BackgroundMetabolic dysfunction-associated steatotic liver disease (MASLD) is challenging to study in vivo in humans and in vitro models are limited. Although primary human hepatocytes (PHHs) are considered the gold-standard, immortalized hepatic cell lines are utilised due to scalability. This study compared the metabolic responses of PHHs with our Huh7-based model cultured in physiologically-relevant fatty acid (FA) mixtures. MethodsPHH and Huh7 cells were treated with 2% human serum, sugars and FAs enriched in either unsaturated (OPLA) or saturated (POLA) FAs for 4 or 7 days, respectively.
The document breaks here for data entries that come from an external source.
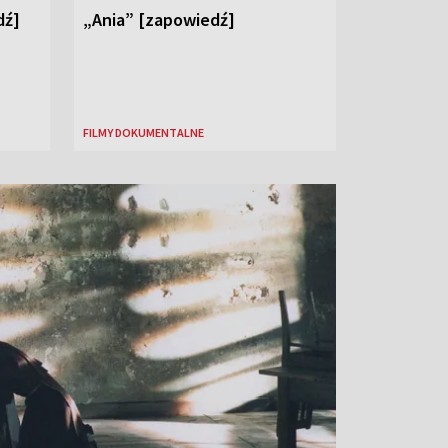
dź]
„Ania” [zapowiedź]
FILMY DOKUMENTALNE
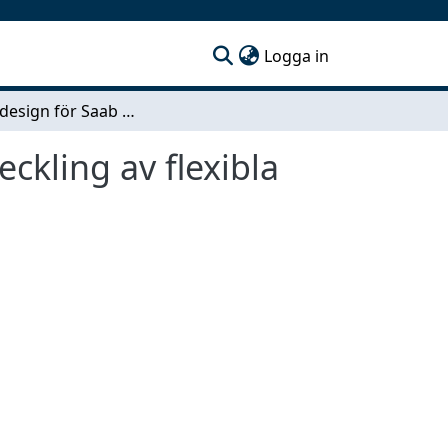
(current)
Logga in
Interiördesign för Saab Automobile - Konceptutveckling av flexibla lösningar för baksäte och bagageutrymme
ckling av flexibla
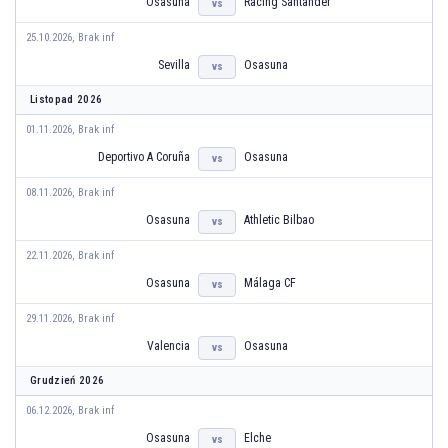
Osasuna
Racing Santander
vs
25.10.2026, Brak inf
Sevilla
Osasuna
vs
Listopad 2026
01.11.2026, Brak inf
Deportivo A Coruña
Osasuna
vs
08.11.2026, Brak inf
Osasuna
Athletic Bilbao
vs
22.11.2026, Brak inf
Osasuna
Málaga CF
vs
29.11.2026, Brak inf
Valencia
Osasuna
vs
Grudzień 2026
06.12.2026, Brak inf
Osasuna
Elche
vs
Stable isotope tracers investigated basal metabolic changes in response to treatment. Cell viability, media biochemistry, intracellular metabolism, lipid droplet morphology and gene expression were quantified. ResultsHuh7 cells had greater viability than PHHs, while NEFA uptake and triglyceride secretion were similar. OPLA and POLA increased large lipid droplets in Huh7 cells, whereas only OPLA produced comparable effects in PHHs. Despite higher baseline TG in PHHs, both models showed similar lipid composition, de novo lipogenic responses, and glycogen levels. Compared to Huh7 cells, PHHs exhibited higher 3-hydroxybutyrate, lower lactate, reduced glucose uptake, and donor-dependent transcriptomic variability. ConclusionsHuh7 cells are metabolically adaptable and when cultured in physiologically-relevant media, produce metabolic readouts similar PHH cells.